> _Passage_
Back in the late 1980’s, Mr. Phillip Round and Mr. Uthai Treesucon devoted a fair amount of time into documenting the site under the Khao Nor Chuchi Lowland Forest Project, sponsored by DANCED (Danish Cooperation for Environment and Development) . Their painstaking work resulted in the formation of a trail network which allowed access into the rich interior of the forest. Sadly, much of the hard work was wasted as the Royal Forestry Department (RFD) failed to provide the proper maintenance to insure that the trails and sign posts stayed in good shape.
Needless to say, the only trails which are legible today are the ones used by the locals who enter the protected forest to take fruits, rattan or bamboo to use for commercial gain, or to hunt small mammals and birds which can be used to feed a family for dinner. Persecution of wildlife and poaching has led to the extripation of Great Argus, Great Hornbill, Large Green Pigeon and other larger and more conspicuous birds. More recent additions to the list of the deceased include Bat Hawk, Malaysian Rail Babbler and Malaysian Honeyguide. All the large mammals were hunted out between 1975 – 1985, although there are a few species left in the remote corners of the region. Smaller mammals are still commonly encountered but with the household slingshot providing a recreational pastime for the idle youth, it is only a matter of time before all the squirrels and other rodents get routed out as well.
Despite the downsides, KNCC is still overflowing with fabulous bird species. The site is home to over 320 species of birds, putting it just below megasites such as Hala-Bala Wildlife Sanctuary and Krung Ching Waterfall. Much of the forest and plantation southeast of KNCC along the Paen Din Samer Plateau has not yet been fully surveyed and has the potential to add more species to the already burgeoning list.
KNCC is offered protection under the Royal Forestry Act and has been granted status as a wildlife sanctuary.
Every birder who goes to KNCC usually has one target in mind: to twtich the highly endangered Gurney’s Pitta. While I cannot disagree with that proposition, I’d still like to point out that the forests of KNCC are still extremely rich in bird life, much of which is easily overlooked in the craze to find Gurneys. After all, there are over 320 species recorded from this wildlife sanctuary, making it an extremely rich birding location for the south.

> _Collected data_

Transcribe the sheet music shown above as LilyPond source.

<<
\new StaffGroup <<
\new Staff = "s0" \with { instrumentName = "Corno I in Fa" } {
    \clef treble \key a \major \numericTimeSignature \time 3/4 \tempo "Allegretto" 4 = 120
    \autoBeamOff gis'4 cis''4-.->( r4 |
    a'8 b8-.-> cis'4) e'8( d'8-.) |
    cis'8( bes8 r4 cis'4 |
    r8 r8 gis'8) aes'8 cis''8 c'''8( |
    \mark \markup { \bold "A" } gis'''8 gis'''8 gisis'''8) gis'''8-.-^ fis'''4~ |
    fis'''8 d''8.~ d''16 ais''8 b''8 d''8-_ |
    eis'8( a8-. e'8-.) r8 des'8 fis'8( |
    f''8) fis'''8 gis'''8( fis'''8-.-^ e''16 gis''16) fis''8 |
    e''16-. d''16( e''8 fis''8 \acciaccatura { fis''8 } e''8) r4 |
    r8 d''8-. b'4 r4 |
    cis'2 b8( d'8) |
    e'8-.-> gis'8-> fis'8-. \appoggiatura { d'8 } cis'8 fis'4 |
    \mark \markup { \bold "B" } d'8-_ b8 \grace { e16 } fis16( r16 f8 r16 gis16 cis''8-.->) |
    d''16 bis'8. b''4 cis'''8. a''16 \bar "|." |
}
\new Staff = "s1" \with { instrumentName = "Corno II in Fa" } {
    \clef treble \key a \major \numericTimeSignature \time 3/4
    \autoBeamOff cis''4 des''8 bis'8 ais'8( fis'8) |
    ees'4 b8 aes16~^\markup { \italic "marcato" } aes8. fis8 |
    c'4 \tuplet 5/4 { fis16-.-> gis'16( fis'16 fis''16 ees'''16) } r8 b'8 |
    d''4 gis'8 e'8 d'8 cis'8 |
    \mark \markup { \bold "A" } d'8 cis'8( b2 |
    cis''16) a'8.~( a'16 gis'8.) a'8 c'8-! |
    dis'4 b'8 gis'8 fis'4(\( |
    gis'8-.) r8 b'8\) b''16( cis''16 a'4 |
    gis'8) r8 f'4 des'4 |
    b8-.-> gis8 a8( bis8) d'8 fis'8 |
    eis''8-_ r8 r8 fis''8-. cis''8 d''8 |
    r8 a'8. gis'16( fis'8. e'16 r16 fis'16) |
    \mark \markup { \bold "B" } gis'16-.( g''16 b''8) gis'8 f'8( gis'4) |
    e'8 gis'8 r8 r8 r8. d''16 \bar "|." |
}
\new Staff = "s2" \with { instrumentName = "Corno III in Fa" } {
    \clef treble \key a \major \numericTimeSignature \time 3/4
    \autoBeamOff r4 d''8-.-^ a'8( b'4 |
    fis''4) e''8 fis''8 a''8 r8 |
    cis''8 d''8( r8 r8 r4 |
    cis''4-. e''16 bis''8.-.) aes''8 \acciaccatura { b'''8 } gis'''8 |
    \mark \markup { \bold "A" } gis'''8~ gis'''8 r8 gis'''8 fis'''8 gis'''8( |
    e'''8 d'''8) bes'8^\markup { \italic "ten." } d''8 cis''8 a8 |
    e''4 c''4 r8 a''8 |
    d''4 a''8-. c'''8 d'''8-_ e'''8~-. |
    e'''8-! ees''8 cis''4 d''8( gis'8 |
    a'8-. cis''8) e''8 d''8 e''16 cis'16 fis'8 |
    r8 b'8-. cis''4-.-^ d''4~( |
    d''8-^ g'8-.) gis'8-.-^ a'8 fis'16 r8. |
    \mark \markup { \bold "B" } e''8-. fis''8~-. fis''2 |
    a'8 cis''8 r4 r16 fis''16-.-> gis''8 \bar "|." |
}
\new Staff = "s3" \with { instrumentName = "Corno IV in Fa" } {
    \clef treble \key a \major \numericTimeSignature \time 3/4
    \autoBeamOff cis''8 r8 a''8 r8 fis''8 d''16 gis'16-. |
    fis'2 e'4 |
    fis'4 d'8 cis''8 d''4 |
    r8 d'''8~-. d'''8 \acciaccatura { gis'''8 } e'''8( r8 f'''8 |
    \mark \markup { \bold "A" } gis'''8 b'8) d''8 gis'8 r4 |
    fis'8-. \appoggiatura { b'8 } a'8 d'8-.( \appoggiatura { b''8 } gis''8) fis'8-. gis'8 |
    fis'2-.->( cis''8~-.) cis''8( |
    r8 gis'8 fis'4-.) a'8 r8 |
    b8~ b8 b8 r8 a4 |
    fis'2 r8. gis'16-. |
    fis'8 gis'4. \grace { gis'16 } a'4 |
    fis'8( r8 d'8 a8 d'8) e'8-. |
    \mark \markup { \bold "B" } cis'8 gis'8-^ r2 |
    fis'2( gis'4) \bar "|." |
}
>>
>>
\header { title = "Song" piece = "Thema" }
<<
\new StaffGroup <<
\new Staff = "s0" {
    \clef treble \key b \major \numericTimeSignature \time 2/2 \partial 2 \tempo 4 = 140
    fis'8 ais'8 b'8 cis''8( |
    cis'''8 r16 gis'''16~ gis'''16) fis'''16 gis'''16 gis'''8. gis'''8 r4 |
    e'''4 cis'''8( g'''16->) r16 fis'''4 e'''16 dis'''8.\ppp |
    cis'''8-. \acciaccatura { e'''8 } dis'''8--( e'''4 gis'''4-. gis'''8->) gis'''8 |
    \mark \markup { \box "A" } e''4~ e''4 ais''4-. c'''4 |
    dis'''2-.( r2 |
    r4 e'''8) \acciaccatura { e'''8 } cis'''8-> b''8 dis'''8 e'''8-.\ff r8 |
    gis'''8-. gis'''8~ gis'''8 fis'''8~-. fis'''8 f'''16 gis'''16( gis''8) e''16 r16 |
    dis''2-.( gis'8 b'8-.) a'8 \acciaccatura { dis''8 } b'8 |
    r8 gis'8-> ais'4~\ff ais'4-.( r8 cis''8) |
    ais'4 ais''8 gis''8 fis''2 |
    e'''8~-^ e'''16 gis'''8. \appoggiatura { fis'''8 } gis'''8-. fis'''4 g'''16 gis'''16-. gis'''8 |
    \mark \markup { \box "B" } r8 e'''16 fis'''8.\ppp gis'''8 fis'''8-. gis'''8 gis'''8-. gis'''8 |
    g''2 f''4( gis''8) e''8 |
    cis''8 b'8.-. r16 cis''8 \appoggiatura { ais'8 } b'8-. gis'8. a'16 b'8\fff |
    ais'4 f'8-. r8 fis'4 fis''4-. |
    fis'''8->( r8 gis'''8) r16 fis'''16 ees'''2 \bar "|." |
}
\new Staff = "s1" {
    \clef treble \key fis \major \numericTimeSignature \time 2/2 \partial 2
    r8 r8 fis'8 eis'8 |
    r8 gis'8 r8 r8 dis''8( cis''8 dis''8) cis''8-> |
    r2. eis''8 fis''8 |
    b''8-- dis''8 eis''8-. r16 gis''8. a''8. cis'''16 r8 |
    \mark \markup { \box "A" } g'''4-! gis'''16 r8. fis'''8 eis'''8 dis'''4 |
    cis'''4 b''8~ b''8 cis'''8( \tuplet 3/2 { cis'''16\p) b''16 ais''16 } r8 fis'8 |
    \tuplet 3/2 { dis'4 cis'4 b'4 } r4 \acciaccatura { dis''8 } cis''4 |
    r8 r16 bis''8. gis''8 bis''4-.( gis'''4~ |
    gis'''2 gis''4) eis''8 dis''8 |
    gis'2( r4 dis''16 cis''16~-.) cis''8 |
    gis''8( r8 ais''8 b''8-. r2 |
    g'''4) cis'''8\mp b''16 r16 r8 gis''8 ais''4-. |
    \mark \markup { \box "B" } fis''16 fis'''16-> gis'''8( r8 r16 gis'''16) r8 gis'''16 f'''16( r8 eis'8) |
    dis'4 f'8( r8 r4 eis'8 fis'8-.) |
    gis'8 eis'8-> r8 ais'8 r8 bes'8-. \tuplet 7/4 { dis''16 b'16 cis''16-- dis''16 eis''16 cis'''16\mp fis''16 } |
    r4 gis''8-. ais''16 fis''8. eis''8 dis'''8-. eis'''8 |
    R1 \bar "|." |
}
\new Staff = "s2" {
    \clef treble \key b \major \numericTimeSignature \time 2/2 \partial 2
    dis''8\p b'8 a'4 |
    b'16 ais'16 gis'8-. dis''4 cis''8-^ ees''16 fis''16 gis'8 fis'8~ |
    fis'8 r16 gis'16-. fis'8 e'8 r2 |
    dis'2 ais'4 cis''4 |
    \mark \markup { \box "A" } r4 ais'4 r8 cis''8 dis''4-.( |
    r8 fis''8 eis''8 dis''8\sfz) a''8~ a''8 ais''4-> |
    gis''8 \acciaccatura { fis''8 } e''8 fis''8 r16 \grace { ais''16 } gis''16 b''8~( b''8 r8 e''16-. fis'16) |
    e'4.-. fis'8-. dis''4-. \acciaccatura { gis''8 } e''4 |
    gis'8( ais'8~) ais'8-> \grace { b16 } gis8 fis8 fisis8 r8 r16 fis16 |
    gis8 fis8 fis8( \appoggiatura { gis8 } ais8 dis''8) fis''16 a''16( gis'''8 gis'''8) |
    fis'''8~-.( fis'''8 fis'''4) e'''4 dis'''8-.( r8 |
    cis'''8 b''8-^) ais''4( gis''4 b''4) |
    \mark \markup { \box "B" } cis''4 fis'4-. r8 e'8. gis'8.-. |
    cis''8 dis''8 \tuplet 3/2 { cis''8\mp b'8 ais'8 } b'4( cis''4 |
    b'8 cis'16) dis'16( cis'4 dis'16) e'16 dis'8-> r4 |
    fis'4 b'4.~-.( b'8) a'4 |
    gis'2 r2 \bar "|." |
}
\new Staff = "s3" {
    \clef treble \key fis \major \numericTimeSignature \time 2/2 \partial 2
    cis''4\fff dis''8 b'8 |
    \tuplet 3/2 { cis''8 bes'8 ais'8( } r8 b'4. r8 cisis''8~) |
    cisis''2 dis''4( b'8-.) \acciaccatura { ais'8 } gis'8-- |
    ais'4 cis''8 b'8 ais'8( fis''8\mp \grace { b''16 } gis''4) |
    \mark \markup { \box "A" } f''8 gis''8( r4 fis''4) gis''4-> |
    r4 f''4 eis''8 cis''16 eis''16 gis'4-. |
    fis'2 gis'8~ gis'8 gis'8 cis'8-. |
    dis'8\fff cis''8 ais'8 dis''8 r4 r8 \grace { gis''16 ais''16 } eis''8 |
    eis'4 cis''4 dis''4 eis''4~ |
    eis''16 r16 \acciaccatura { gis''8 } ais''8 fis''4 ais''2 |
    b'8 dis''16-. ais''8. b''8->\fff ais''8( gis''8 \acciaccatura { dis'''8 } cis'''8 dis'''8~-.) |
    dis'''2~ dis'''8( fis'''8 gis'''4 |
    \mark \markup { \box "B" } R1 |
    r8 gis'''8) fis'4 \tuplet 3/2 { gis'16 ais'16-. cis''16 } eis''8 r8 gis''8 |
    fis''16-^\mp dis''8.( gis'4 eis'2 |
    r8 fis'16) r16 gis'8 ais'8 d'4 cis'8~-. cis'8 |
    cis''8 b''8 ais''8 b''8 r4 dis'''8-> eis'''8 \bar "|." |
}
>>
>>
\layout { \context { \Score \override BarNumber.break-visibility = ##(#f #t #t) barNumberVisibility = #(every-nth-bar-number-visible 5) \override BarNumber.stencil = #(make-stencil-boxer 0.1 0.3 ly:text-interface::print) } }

> _Tasks for this exercise_
• 1. Summarize the passage on Khao Nor Chuchi in two sentences.
• 2. Extend the passage on Khao Nor Chuchi, starting right after its final sentence.
The items come from a separate source.

> _Task results_
• 1. In the late 1980s, Phillip Round and Uthai Treesucon documented Khao Nor Chuchi and built a trail network, but the Royal Forestry Department failed to maintain it, and hunting and poaching have since wiped out many larger birds and nearly all the large mammals. Even so, the site is a wildlife sanctuary protected under the Royal Forestry Act and holds over 320 bird species, and while most birders come for the endangered Gurney's Pitta, much of its other bird life is easily overlooked.

• 2.
I’d strongly recommend that one spends at least two days at this site, in order to make the trip worthwhile and increase their chances of seeing more species.
The beauty of birding in KNCC is that one can find good birds at all times of the day. The early morning is best spent along the trails, after which one can take a walk over to the Crystal Pond (know to locals as Sa Morakot) for a cool, refreshing dip and continue birding around the pool during the heat of the day when the birds come down to drink or bathe. In fact, the pool is one of the easiest places to find Green Broadbill, a cute little bird which is easily lost among the foliage.
A peek into what this site has to offer is more than mouth-watering to any tropical birding enthusiast: eight species of owl, two species of frogmouth, four species of trogon, ten species of kingfisher, six varieties of hornbill, five species of broadbill and five species of pitta, including Giant and the famed Gurneys, two exceeding hard-to-find species. Other interesting species include the Large Wren Babbler, Pin-tailed Parrotfinch, White bellied Munia, White headed Munia and Black Magpie.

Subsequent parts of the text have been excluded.